Rao Bahadur Sajjan Rao (1868–1942) was a businessman and philanthropist from Bengaluru who was well known for his charities, educational institutions, hospitals, and hostels for the underprivileged.

==Early life==
Sajjan Rao was born in Taggalla, Maddur in 1868 to a poor family.

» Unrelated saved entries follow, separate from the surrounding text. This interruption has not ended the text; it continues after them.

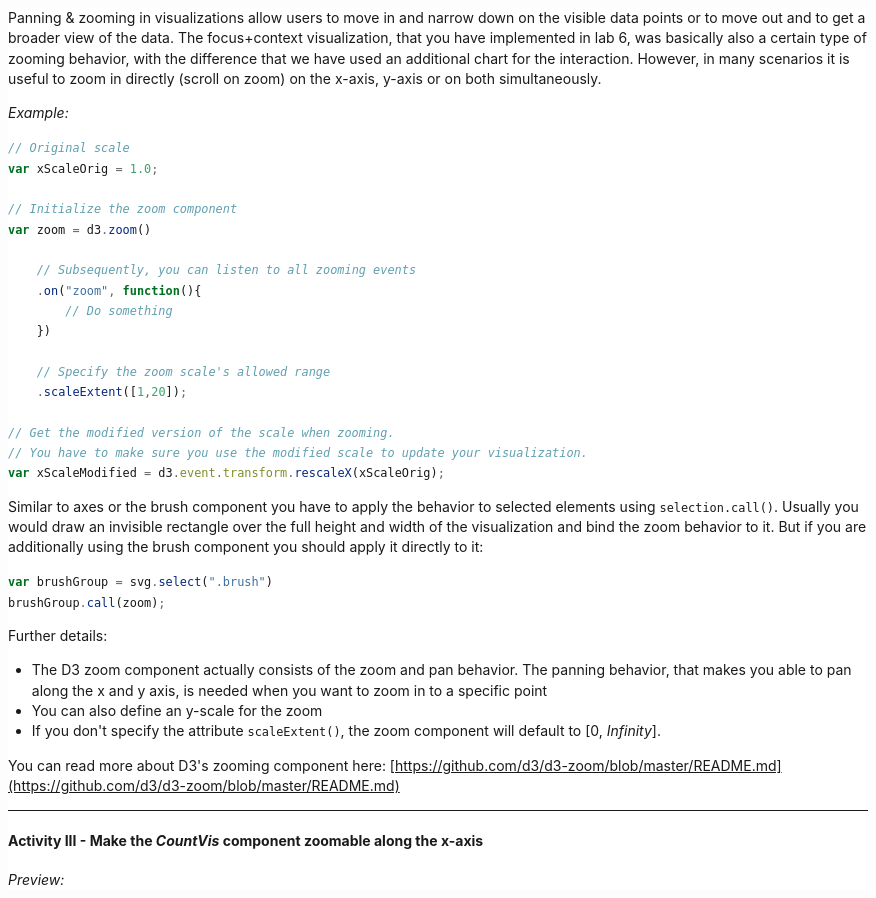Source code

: Panning & zooming in visualizations allow users to move in and narrow down on the visible data points or to move out and to get a broader view of the data. The focus+context visualization, that you have implemented in lab 6, was basically also a certain type of zooming behavior, with the difference that we have used an additional chart for the interaction. However, in many scenarios it is useful to zoom in directly (scroll on zoom) on the x-axis, y-axis or on both simultaneously.

*Example:*

```javascript
// Original scale
var xScaleOrig = 1.0;

// Initialize the zoom component
var zoom = d3.zoom()

	// Subsequently, you can listen to all zooming events
	.on("zoom", function(){
		// Do something
	})

	// Specify the zoom scale's allowed range
	.scaleExtent([1,20]);

// Get the modified version of the scale when zooming.
// You have to make sure you use the modified scale to update your visualization.
var xScaleModified = d3.event.transform.rescaleX(xScaleOrig);
```

Similar to axes or the brush component you have to apply the behavior to selected elements using ```selection.call()```. Usually  you would draw an invisible rectangle over the full height and width of the visualization and bind the zoom behavior to it. But if you are additionally using the brush component you should apply it directly to it:

```javascript
var brushGroup = svg.select(".brush")
brushGroup.call(zoom);
```

Further details:

- The D3 zoom component actually consists of the zoom and pan behavior. The panning behavior, that makes you able to pan along the x and y axis, is needed when you want to zoom in to a specific point
- You can also define an y-scale for the zoom
- If you don't specify the attribute ```scaleExtent()```, the zoom component will default to [0, *Infinity*].

You can read more about D3's zooming component here: [https://github.com/d3/d3-zoom/blob/master/README.md](https://github.com/d3/d3-zoom/blob/master/README.md)

----

#### Activity III - Make the *CountVis* component zoomable along the x-axis

*Preview:*
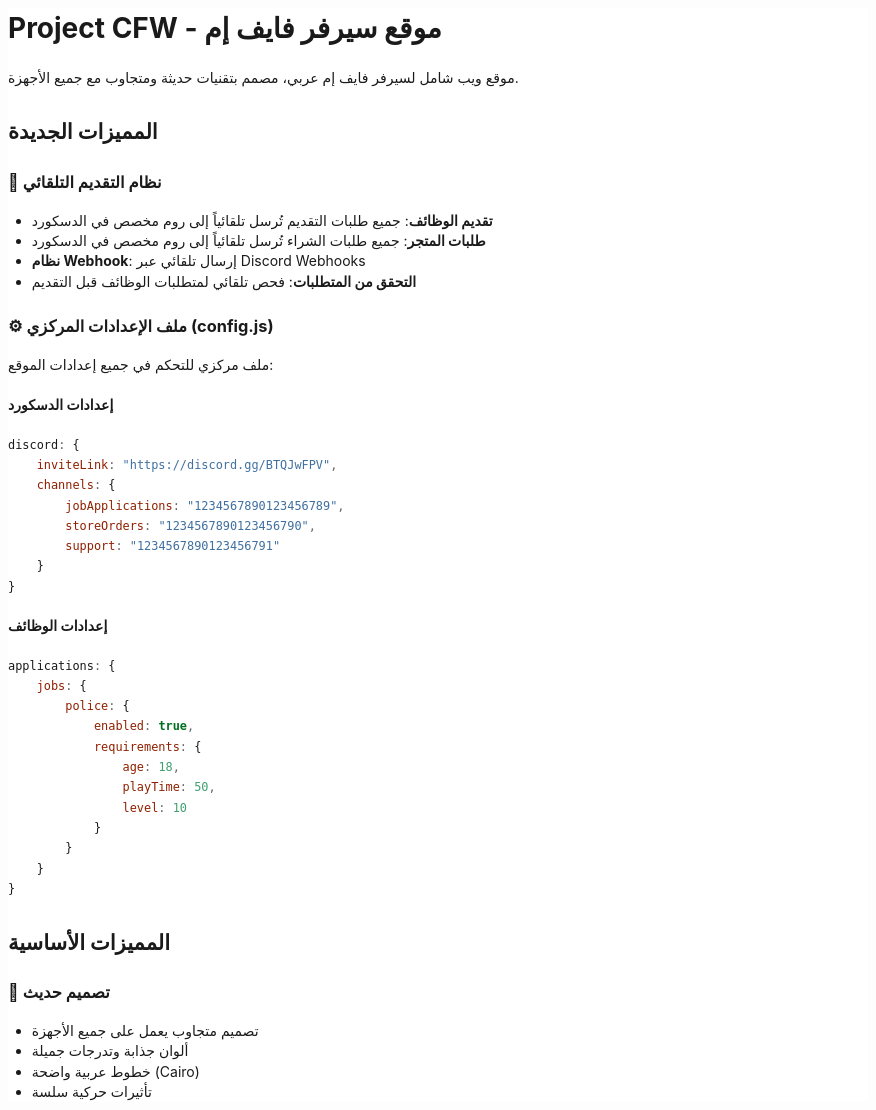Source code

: # Project CFW - موقع سيرفر فايف إم

موقع ويب شامل لسيرفر فايف إم عربي، مصمم بتقنيات حديثة ومتجاوب مع جميع الأجهزة.

## المميزات الجديدة

### 🚀 نظام التقديم التلقائي
- **تقديم الوظائف**: جميع طلبات التقديم تُرسل تلقائياً إلى روم مخصص في الدسكورد
- **طلبات المتجر**: جميع طلبات الشراء تُرسل تلقائياً إلى روم مخصص في الدسكورد
- **نظام Webhook**: إرسال تلقائي عبر Discord Webhooks
- **التحقق من المتطلبات**: فحص تلقائي لمتطلبات الوظائف قبل التقديم

### ⚙️ ملف الإعدادات المركزي (config.js)
ملف مركزي للتحكم في جميع إعدادات الموقع:

#### إعدادات الدسكورد
```javascript
discord: {
    inviteLink: "https://discord.gg/BTQJwFPV",
    channels: {
        jobApplications: "1234567890123456789",
        storeOrders: "1234567890123456790",
        support: "1234567890123456791"
    }
}
```

#### إعدادات الوظائف
```javascript
applications: {
    jobs: {
        police: {
            enabled: true,
            requirements: {
                age: 18,
                playTime: 50,
                level: 10
            }
        }
    }
}
```

## المميزات الأساسية

### 🎨 تصميم حديث
- تصميم متجاوب يعمل على جميع الأجهزة
- ألوان جذابة وتدرجات جميلة
- خطوط عربية واضحة (Cairo)
- تأثيرات حركية سلسة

He traveled from Maddur to Bengaluru to work with his maternal uncle Bojagade Venkataraya and became one of the richest man in Bengaluru by 1926.

==Notable works==
- He built Subramanya Swamy temple, choultry at Sajjan Rao Circle.
- The maternity block at Vanivilas Women and Children Hospital in Bengaluru is named after him as a token of gratitude for his 50,000 rupees donation in 1930 which was demanded by Diwan Sir Mirza Ismail.
- He built roundabout at Sajjan Rao circle on the demand by the corporation to facilitate hassle free traffic movement.
- He has also constructed a dispensary at Sajjan Rao circle which he donated to the corporation in 1909.
- In 1909, he built a free hostel dedicated to his maternal uncle Venkat Rao Bhojagade which is called as Maratha hostel at present.
- He has also constructed educational institution for the poor students as well as the school for disabled.

==Recognition==
- He was awarded with the title Dharma Prakasha by King of Mysore in recognition of his social work .
- The circle near [V.V.PURAM] is named after him as Sajjan Rao Circle.
- Also, the road in V V Puram is named after him as Sajjan Rao road.

==Death ==
Sajjan Rao died in 1942. He is buried near the Gavi Gangadhareshwara Temple in Gavipuram.